By Ross Kerber

(Reuters) – Investors have proposed shareholder resolutions at two U.S. railroads calling for paid sick leave for workers, an issue that nearly caused a national rail strike, and they could go to an advisory vote at shareholder meetings in the spring.

On Friday President Joe Biden signed legislation to block a rail shutdown that could have devastated the American economy. But the deal he approved did not include paid sick days for workers, a key sticking point for unions in contract talks with five major U.S. railroads.

Proposals seen by Reuters filed by activist investors ask Norfolk Southern Corp and Union Pacific Corp to offer “a reasonable amount” of paid sick time, determined by company directors. If accepted each resolution would appear as a ballot item at the railroads’ springtime shareholder meetings.

Kate Monahan, a director at Trillium Asset Management, the socially minded investor that filed the resolution at Union Pacific, said more flexible sick time would have broader benefits like reducing workforce turnover.

“There’s a clear business case that makes sense to us as investors,” she said.

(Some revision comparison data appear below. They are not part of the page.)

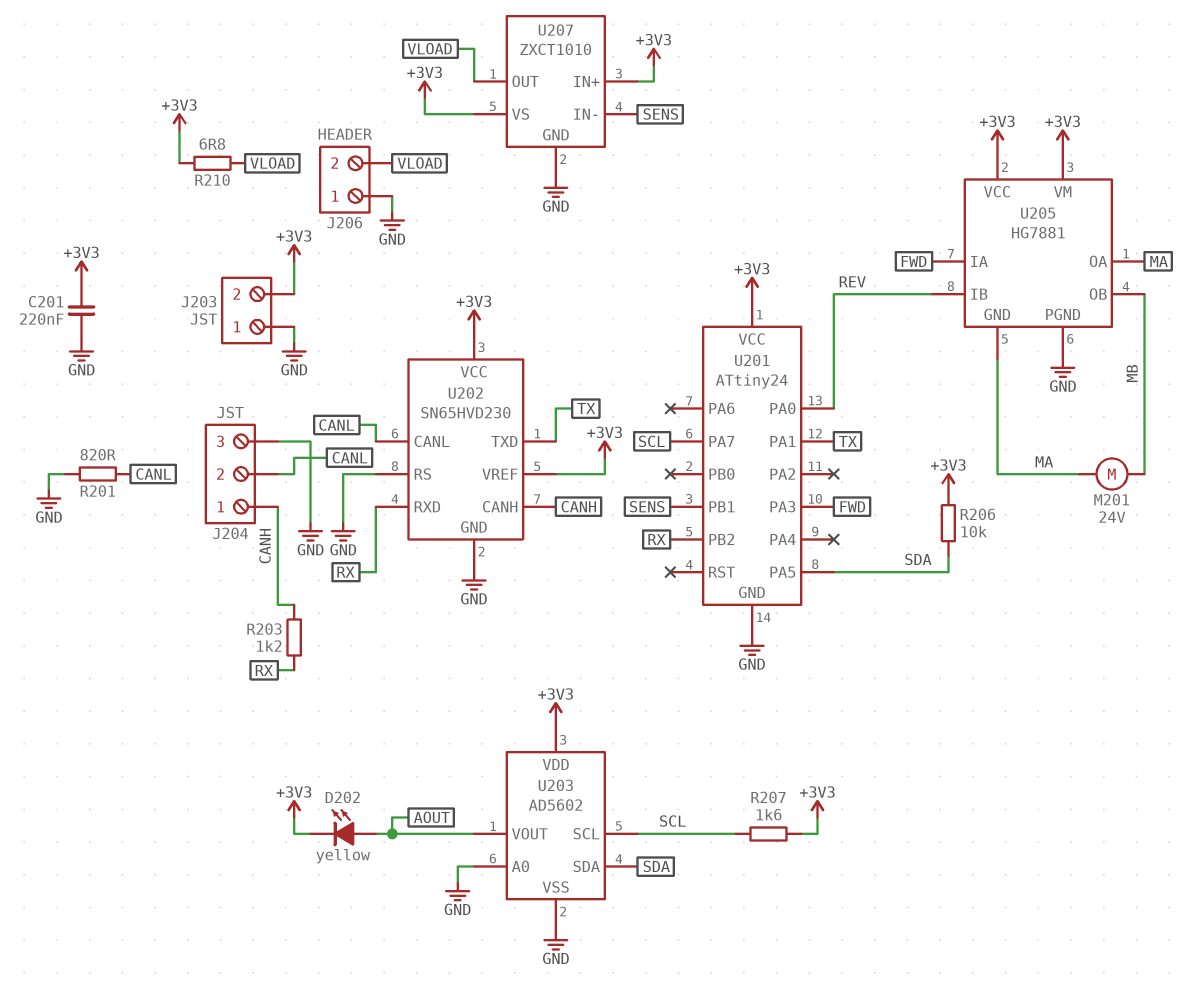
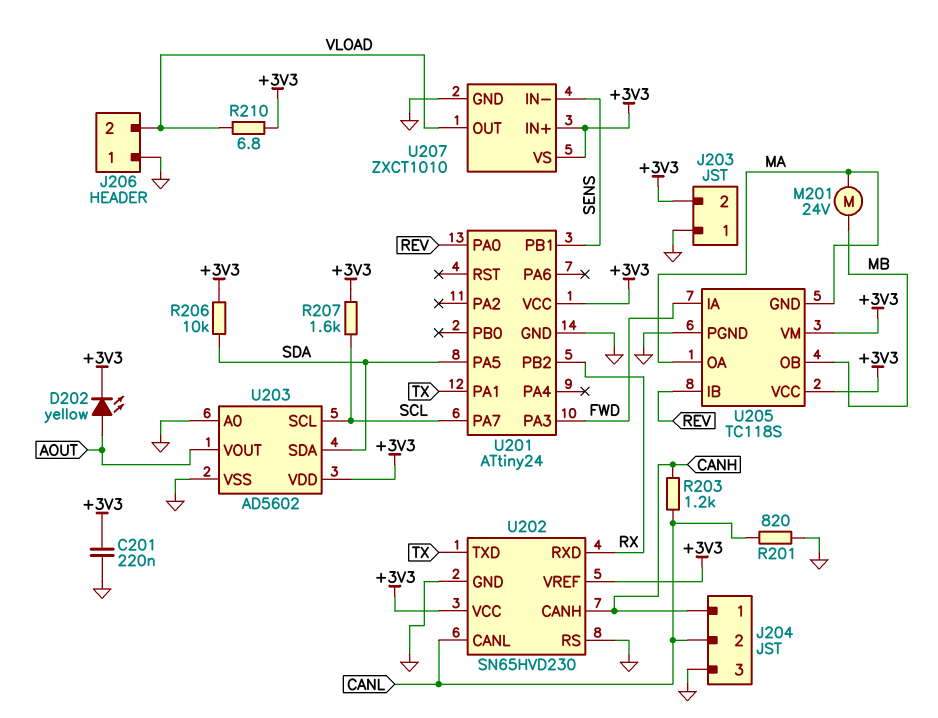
R203: 1.2k (CANH, RX) -> 1.2k (CANH, CANL)
U205: HG7881 -> TC118S

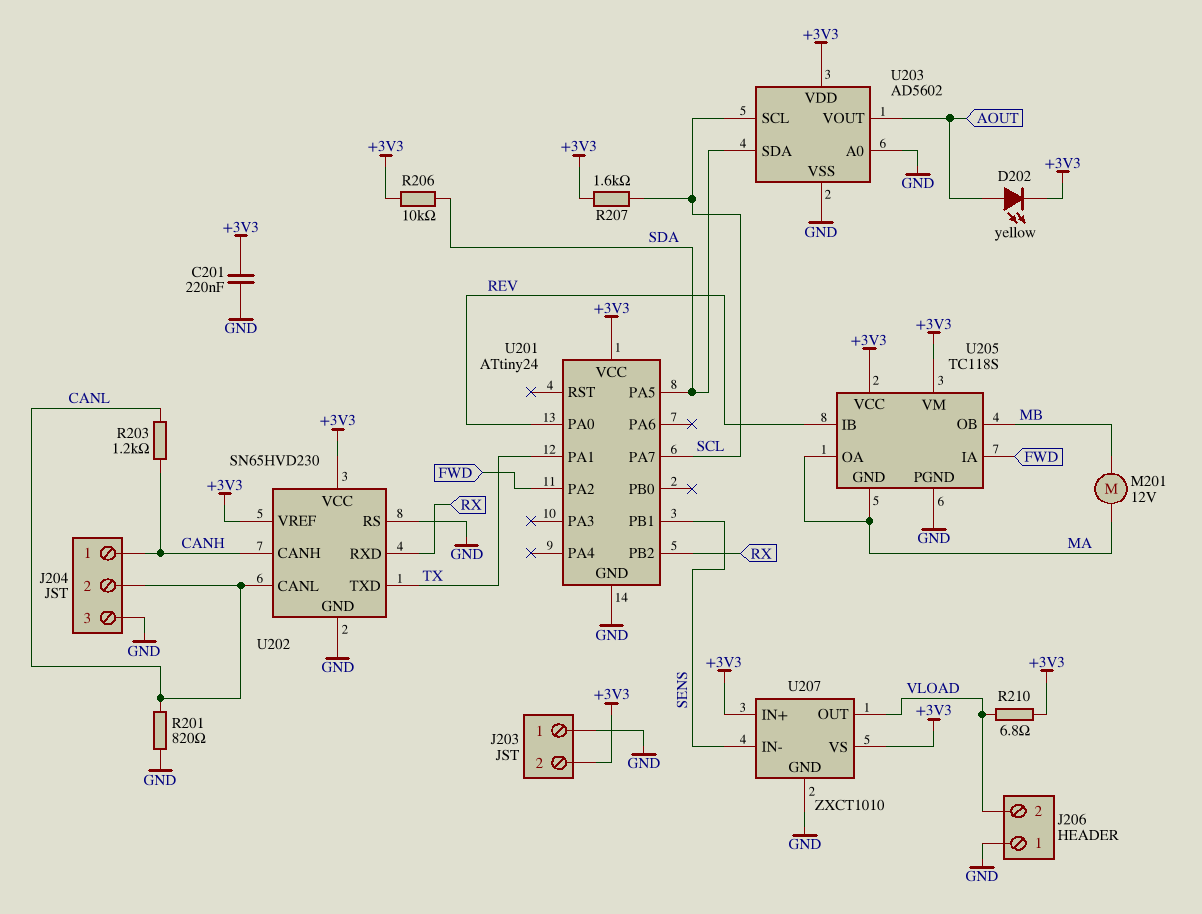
M201: motor 24V (MA, MB) -> motor 12V (MA, MB)
U201 pin PA2: none -> FWD
U201 pin PA3: FWD -> none

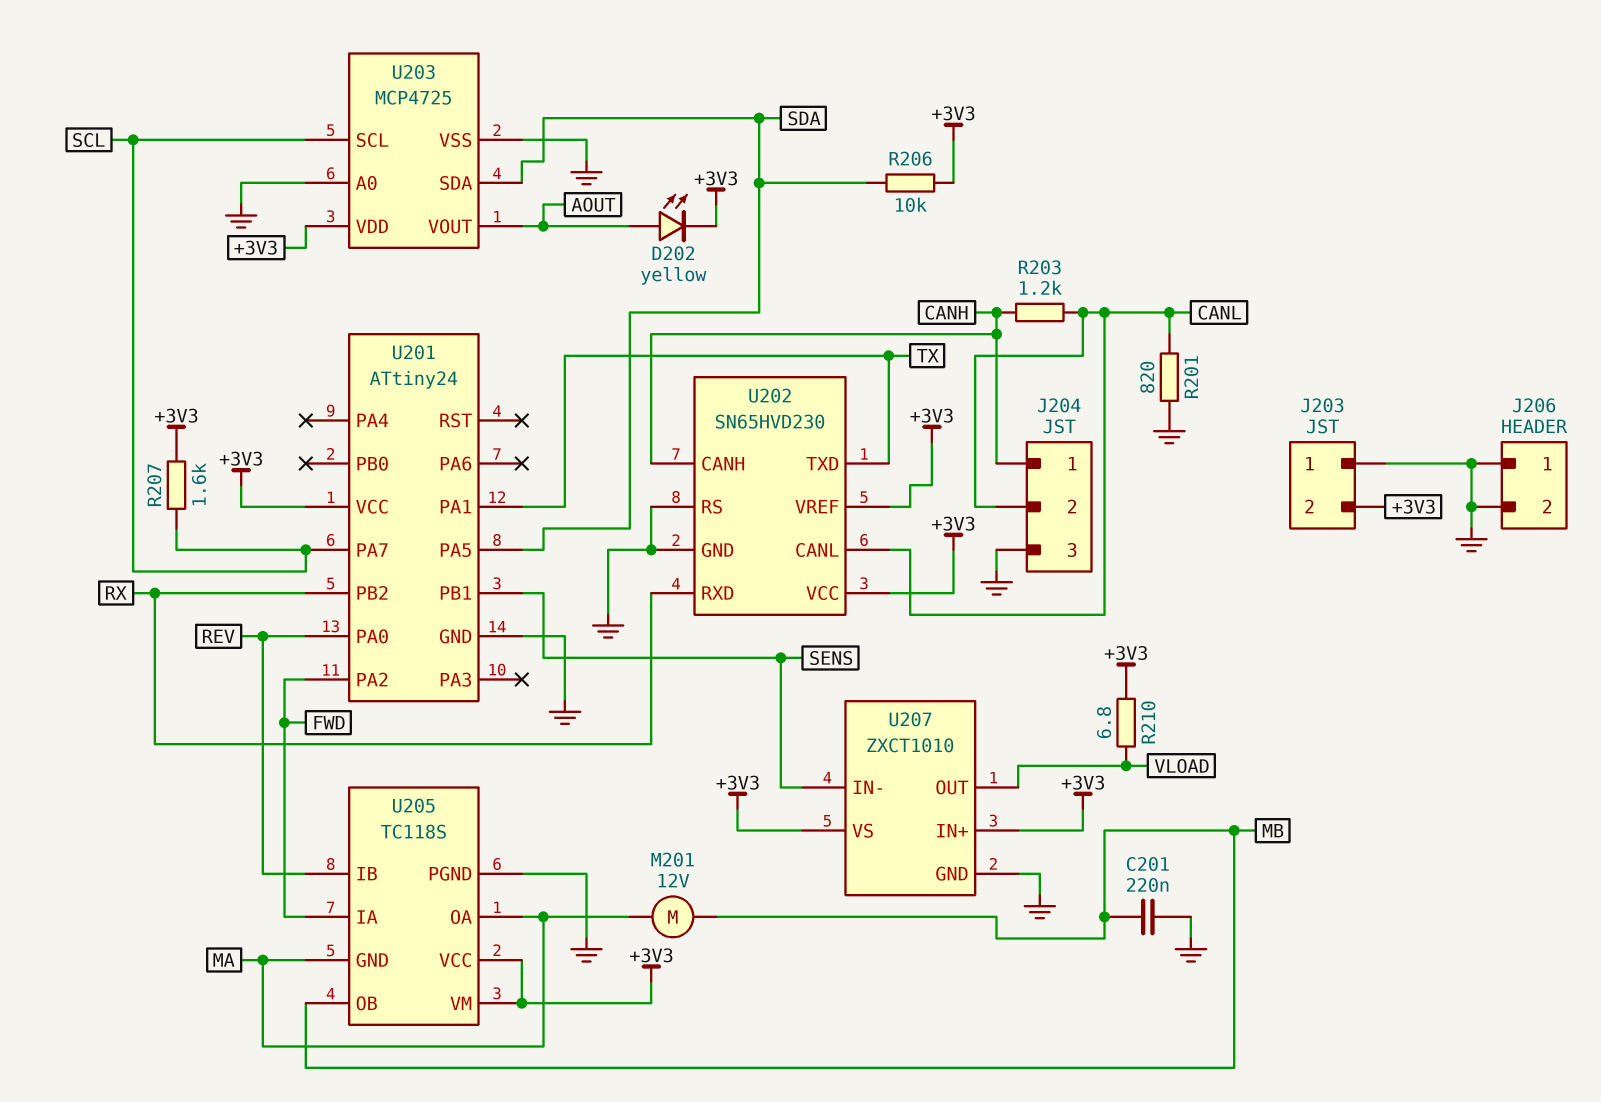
C201: 220nF (+3V3, GND) -> 220nF (GND, MB)
J206 pin 2: VLOAD -> GND
U203: AD5602 -> MCP4725

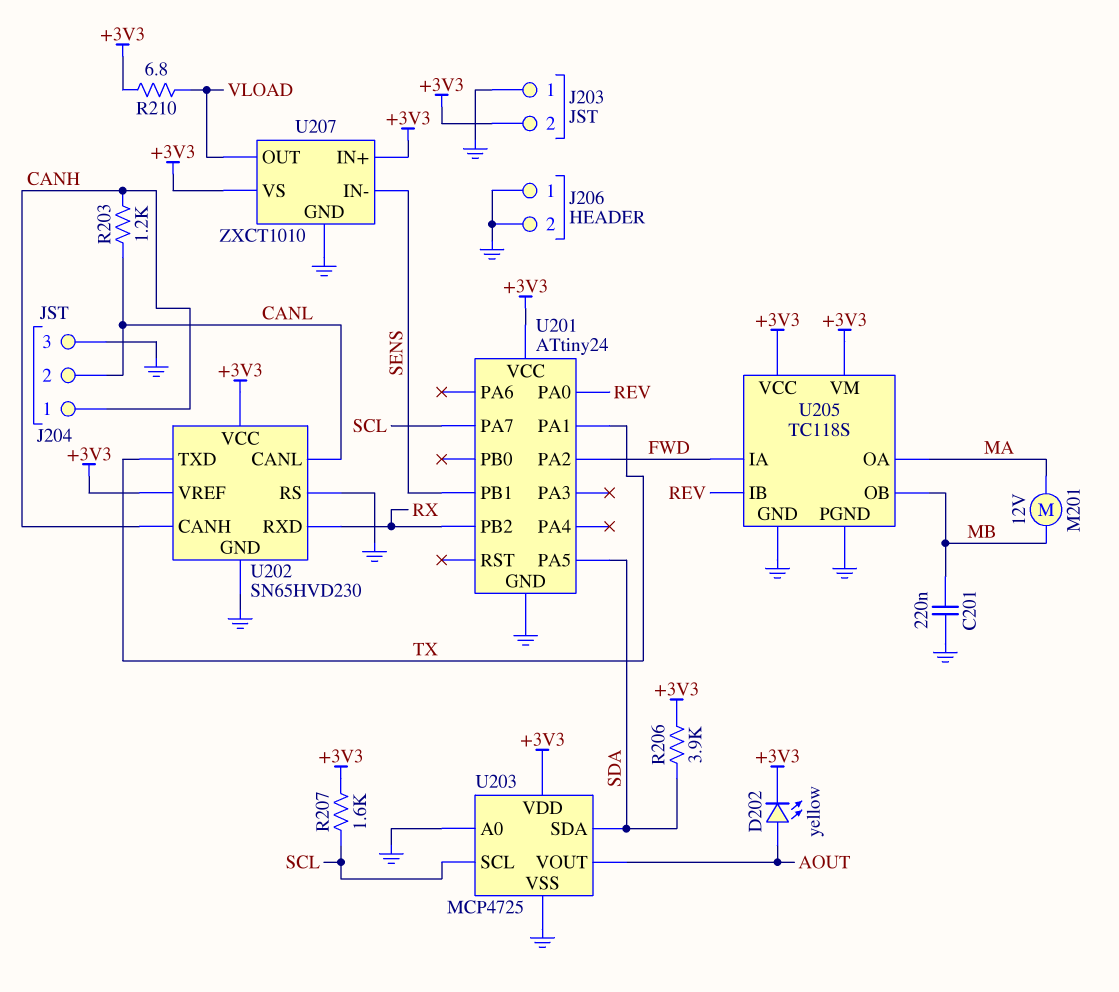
R201: 820 (CANL, GND) -> none
R206: 10k (+3V3, SDA) -> 3.9k (+3V3, SDA)
U205 pin GND: MA -> GND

A Union Pacific representative did not comment on the resolution, but referred to a trade group statement that industry employees already receive substantial time and leave for longer-term illnesses.

A Norfolk Southern representative declined to comment.

Resolutions about worker welfare have drawn more support at corporate annual meetings in recent years amid the COVID-19 pandemic. Voting on the resolutions would not be binding.

Railroads worry implementing paid sick leave would require more employees at a time when many have cut their workforces dramatically. Had sick time been included in recent federal legislation it would cut U.S. rail earnings 1.5% to 2%, Susquehanna analyst Bascome Majors wrote in a Nov. 30 investor note.